Dual Agonists in Obesity
A review of GIP/GLP-1 dual receptor agonists for obesity treatment, including retatrutide and survodutide, with analysis of clinical trial outcomes and weight loss efficacy.
Dual Agonists in Obesity
The emergence of dual glucose-dependent insulinotropic polypeptide (GIP) and glucagon-like peptide-1 (GLP-1) receptor agonists marks a significant advancement in pharmacological obesity treatment. These agents simultaneously activate two incretin receptors, achieving weight loss magnitudes that approach those observed with bariatric surgery.
Mechanism of Dual Receptor Activation
GIP receptors are expressed on adipocytes, pancreatic beta cells, and neurons in the hypothalamus and brainstem.
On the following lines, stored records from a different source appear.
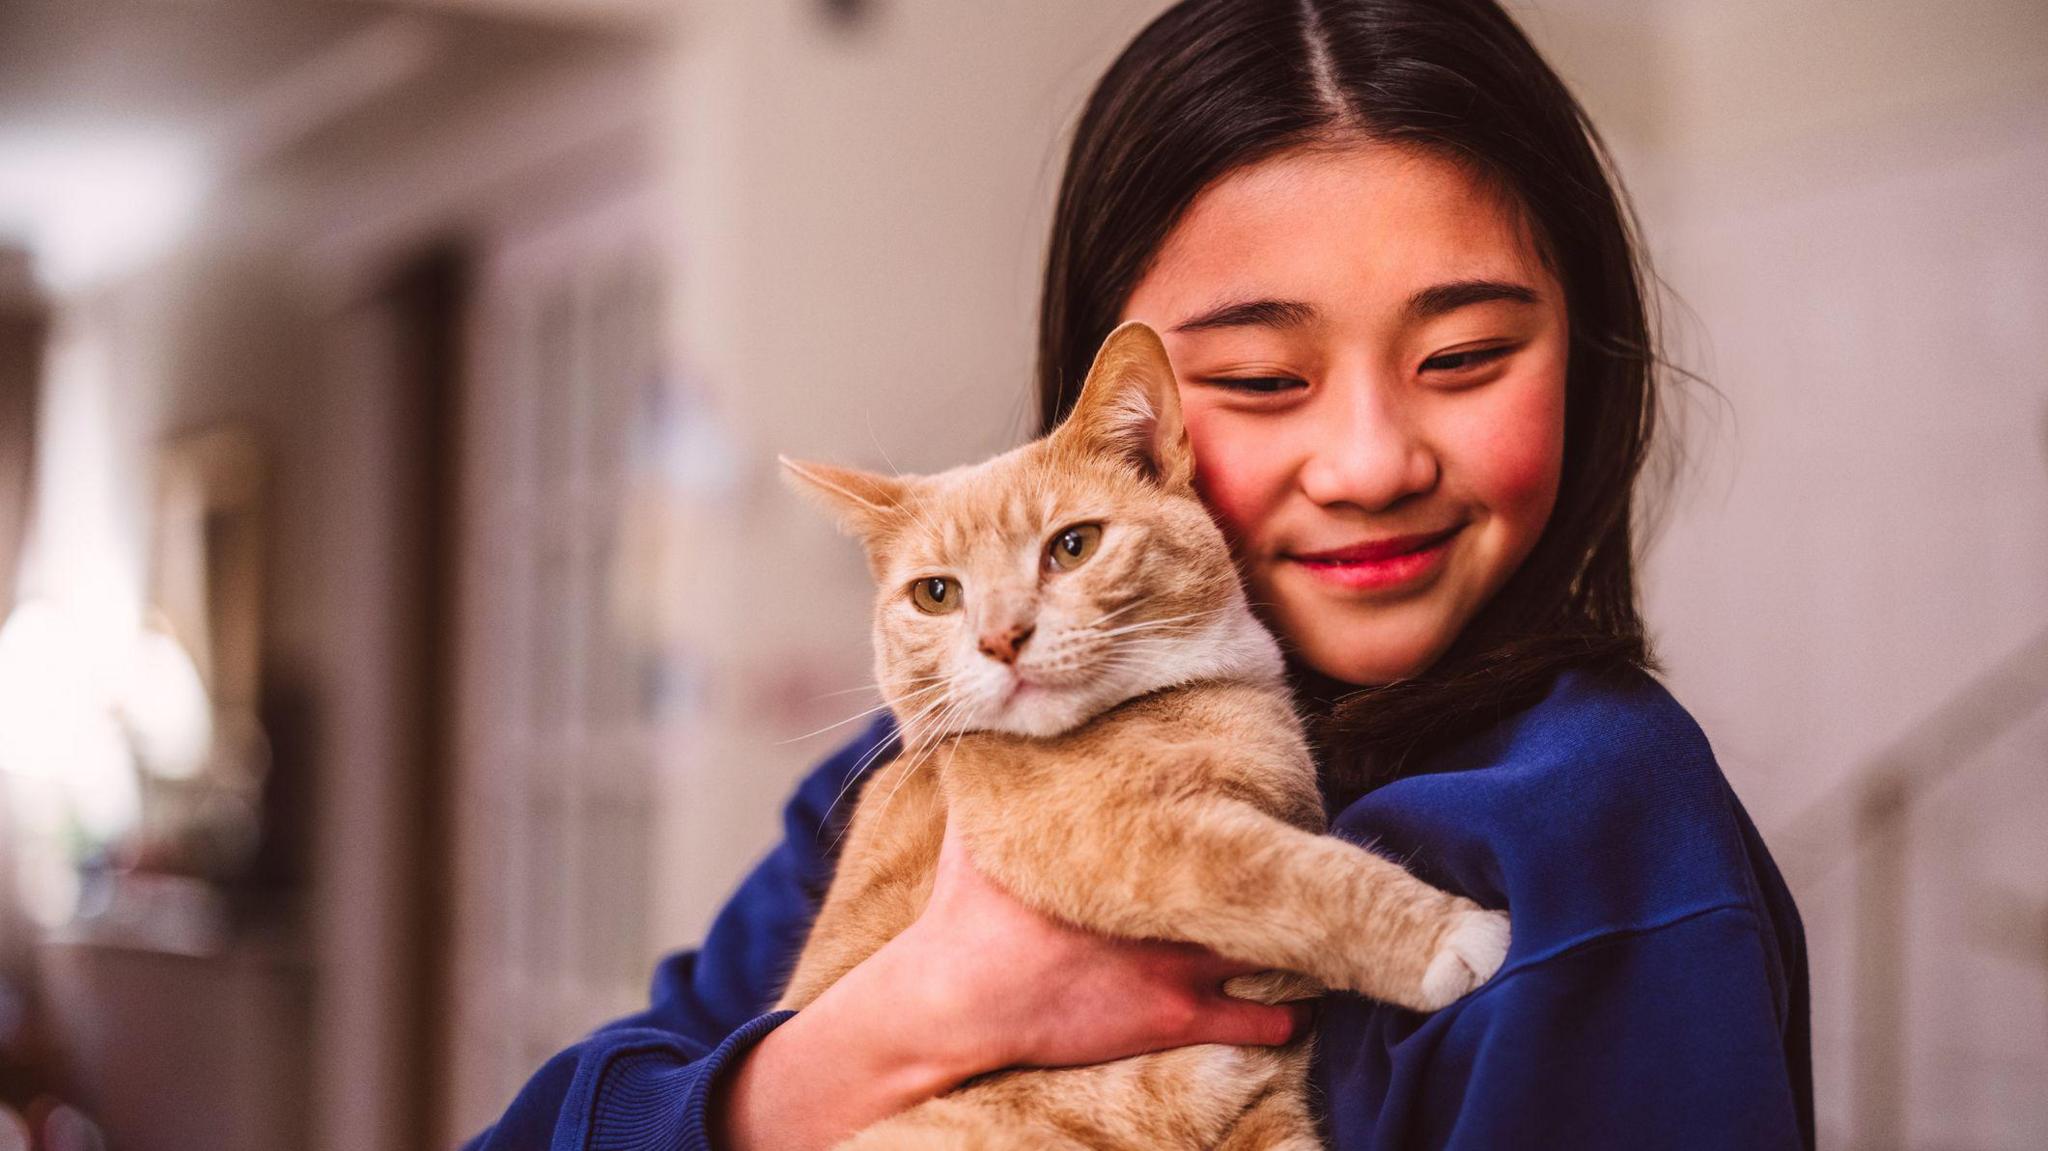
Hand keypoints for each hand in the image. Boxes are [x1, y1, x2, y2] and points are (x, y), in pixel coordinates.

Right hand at [906, 816, 1310, 1073]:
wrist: (959, 999)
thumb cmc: (965, 912)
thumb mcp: (979, 830)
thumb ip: (1000, 782)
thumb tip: (996, 730)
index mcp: (1132, 851)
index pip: (1216, 820)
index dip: (1250, 814)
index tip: (1267, 807)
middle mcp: (1170, 900)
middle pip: (1261, 876)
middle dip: (1282, 869)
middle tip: (1300, 862)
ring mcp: (1181, 961)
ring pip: (1277, 944)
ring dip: (1296, 939)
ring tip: (1313, 930)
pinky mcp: (1178, 1016)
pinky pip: (1264, 1021)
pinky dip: (1289, 1016)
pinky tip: (1300, 1008)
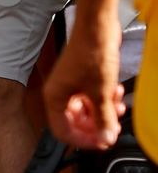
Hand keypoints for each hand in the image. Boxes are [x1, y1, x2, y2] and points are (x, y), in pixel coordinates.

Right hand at [44, 31, 124, 149]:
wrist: (97, 29)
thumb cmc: (92, 55)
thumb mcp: (101, 92)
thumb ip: (104, 119)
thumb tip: (106, 139)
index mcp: (55, 99)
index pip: (63, 131)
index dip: (83, 140)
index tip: (102, 142)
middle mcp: (59, 94)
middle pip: (76, 123)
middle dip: (97, 125)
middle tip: (114, 126)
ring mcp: (71, 87)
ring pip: (87, 111)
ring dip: (104, 112)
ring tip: (118, 106)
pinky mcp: (82, 80)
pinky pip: (92, 98)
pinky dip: (105, 99)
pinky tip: (116, 92)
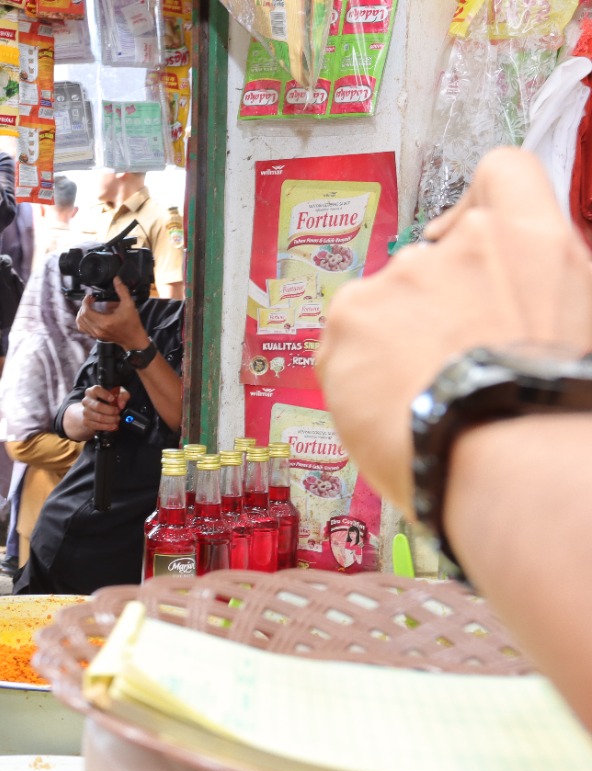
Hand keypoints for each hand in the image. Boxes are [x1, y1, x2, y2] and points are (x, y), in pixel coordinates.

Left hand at [76, 277, 151, 348]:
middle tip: (90, 300)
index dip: (85, 301)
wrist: (134, 339)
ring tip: (89, 307)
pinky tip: (90, 315)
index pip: (86, 311)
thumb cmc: (132, 323)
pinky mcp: (96, 336)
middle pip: (81, 316)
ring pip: (80, 323)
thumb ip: (122, 291)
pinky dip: (83, 321)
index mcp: (104, 322)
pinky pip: (83, 328)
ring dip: (82, 313)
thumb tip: (116, 279)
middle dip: (84, 306)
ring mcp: (95, 334)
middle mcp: (97, 329)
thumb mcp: (129, 305)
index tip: (91, 296)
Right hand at [77, 385, 127, 436]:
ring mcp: (85, 412)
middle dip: (111, 410)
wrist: (97, 410)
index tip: (112, 399)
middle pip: (98, 406)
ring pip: (98, 417)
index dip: (104, 394)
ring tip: (117, 419)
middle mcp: (87, 401)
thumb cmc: (108, 400)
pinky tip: (113, 426)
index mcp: (92, 391)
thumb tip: (121, 404)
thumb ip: (122, 395)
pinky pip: (96, 425)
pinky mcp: (86, 421)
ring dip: (110, 420)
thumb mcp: (118, 394)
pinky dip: (106, 427)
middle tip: (118, 412)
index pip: (96, 390)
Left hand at [317, 147, 591, 513]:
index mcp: (532, 242)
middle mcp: (465, 244)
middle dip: (431, 308)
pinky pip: (341, 336)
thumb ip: (534, 295)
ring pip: (381, 303)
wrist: (510, 459)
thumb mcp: (576, 331)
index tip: (465, 240)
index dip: (477, 204)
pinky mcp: (351, 314)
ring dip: (389, 342)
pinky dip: (354, 368)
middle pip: (430, 260)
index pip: (503, 172)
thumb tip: (508, 311)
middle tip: (445, 367)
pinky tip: (385, 406)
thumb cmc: (552, 413)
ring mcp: (402, 277)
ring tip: (416, 399)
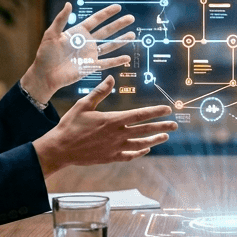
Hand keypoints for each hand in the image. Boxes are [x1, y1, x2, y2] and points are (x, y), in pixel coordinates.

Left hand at [22, 3, 135, 103]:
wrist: (45, 74)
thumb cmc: (45, 54)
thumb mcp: (51, 34)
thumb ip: (61, 19)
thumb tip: (69, 4)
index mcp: (78, 32)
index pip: (96, 20)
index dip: (107, 14)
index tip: (118, 7)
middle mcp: (86, 42)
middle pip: (106, 31)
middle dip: (118, 25)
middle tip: (131, 18)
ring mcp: (90, 54)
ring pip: (109, 46)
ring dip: (121, 40)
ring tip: (133, 34)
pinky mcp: (90, 66)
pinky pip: (106, 63)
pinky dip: (116, 61)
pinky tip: (127, 57)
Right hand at [32, 76, 176, 175]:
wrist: (60, 149)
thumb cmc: (71, 124)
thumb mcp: (83, 104)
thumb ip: (100, 92)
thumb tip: (112, 78)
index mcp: (113, 120)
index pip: (140, 114)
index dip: (155, 112)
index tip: (167, 109)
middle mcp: (117, 135)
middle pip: (145, 130)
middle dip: (161, 127)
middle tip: (175, 125)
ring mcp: (115, 148)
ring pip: (140, 145)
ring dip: (154, 140)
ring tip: (164, 137)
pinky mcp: (110, 157)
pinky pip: (129, 156)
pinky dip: (140, 153)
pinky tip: (146, 150)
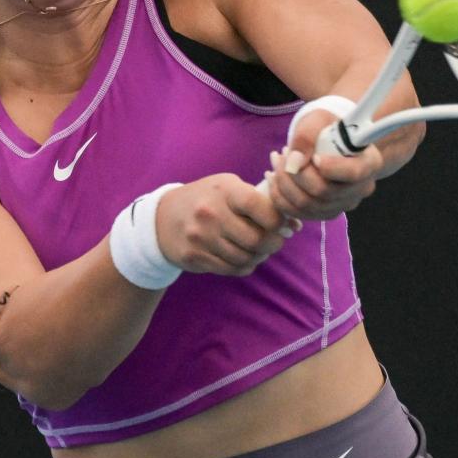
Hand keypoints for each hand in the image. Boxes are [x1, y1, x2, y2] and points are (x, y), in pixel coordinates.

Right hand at [156, 173, 293, 276]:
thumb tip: (295, 224)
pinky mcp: (195, 256)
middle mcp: (210, 213)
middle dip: (273, 243)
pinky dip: (244, 266)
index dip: (277, 219)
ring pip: (245, 257)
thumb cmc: (206, 199)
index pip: (259, 206)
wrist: (163, 218)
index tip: (281, 224)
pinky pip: (232, 269)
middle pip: (256, 239)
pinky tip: (244, 256)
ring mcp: (201, 237)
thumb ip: (259, 201)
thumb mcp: (227, 188)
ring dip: (259, 256)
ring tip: (259, 249)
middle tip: (275, 241)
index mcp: (223, 190)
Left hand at [264, 108, 382, 219]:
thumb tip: (294, 163)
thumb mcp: (318, 120)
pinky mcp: (325, 213)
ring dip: (284, 183)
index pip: (353, 173)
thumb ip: (307, 136)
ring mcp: (343, 204)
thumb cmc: (326, 125)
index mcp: (369, 163)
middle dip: (296, 173)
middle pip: (324, 192)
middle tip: (284, 152)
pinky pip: (298, 213)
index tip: (314, 156)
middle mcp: (361, 189)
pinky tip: (273, 177)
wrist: (327, 139)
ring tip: (277, 161)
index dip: (330, 167)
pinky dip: (280, 196)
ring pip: (308, 205)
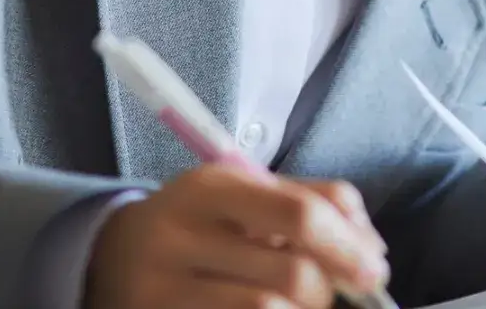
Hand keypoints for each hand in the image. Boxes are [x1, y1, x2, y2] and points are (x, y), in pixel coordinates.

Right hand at [86, 162, 390, 308]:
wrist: (109, 261)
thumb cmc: (198, 228)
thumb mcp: (241, 196)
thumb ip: (309, 201)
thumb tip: (373, 248)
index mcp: (209, 188)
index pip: (300, 213)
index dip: (350, 246)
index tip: (375, 270)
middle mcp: (180, 236)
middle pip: (294, 274)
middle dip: (330, 291)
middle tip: (332, 295)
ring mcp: (163, 290)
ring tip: (296, 305)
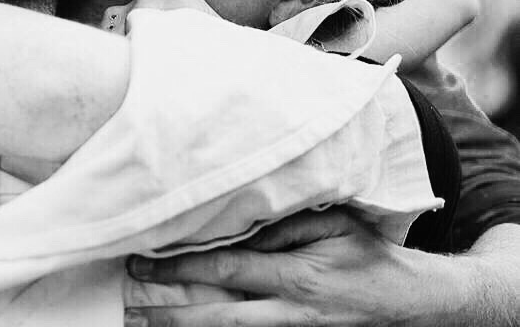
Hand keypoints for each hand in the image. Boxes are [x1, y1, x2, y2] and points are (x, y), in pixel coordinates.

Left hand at [124, 207, 439, 326]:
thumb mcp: (330, 224)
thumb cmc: (367, 252)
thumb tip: (234, 226)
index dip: (181, 268)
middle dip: (171, 315)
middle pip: (219, 319)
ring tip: (145, 325)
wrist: (411, 301)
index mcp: (296, 278)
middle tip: (130, 308)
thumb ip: (282, 225)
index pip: (225, 270)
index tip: (143, 264)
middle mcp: (291, 313)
GLP-1 receptors are distributed across pancreatic islets, gastrointestinal epithelium, and central appetite-regulation circuits. Co-activation of both receptors produces synergistic effects on satiety signaling, gastric emptying modulation, and energy expenditure. Preclinical studies demonstrate that dual agonism suppresses food intake more effectively than selective GLP-1 agonism alone.
Retatrutide
Retatrutide (LY3437943) is a unimolecular GIP/GLP-1/glucagon triple agonist that has demonstrated remarkable efficacy in phase 2 trials. Participants receiving the highest dose achieved mean weight reductions of 24.2% over 48 weeks. The inclusion of glucagon receptor activity appears to enhance hepatic lipid metabolism and resting energy expenditure, contributing to superior weight loss compared to selective or dual agonists.
Survodutide
Survodutide (BI 456906) is a GIP/GLP-1 dual agonist in phase 3 development. In a phase 2 trial involving adults with obesity and type 2 diabetes, survodutide produced weight reductions of 18.7% at the highest dose over 46 weeks. Notably, survodutide also demonstrated significant improvements in hepatic steatosis, positioning it as a potential treatment for metabolic dysfunction-associated steatohepatitis (MASH).
Safety Profile
Common adverse events across dual agonists include nausea, vomiting, and diarrhea, which are generally mild to moderate and diminish over time. Concerns regarding pancreatitis, gallbladder disease, and thyroid C-cell tumors require ongoing monitoring through post-marketing surveillance.
Future Directions
Triple agonists combining GIP, GLP-1, and glucagon receptor activities may further improve metabolic outcomes. Oral formulations and less frequent dosing schedules are in development to improve patient adherence and expand access to these transformative therapies.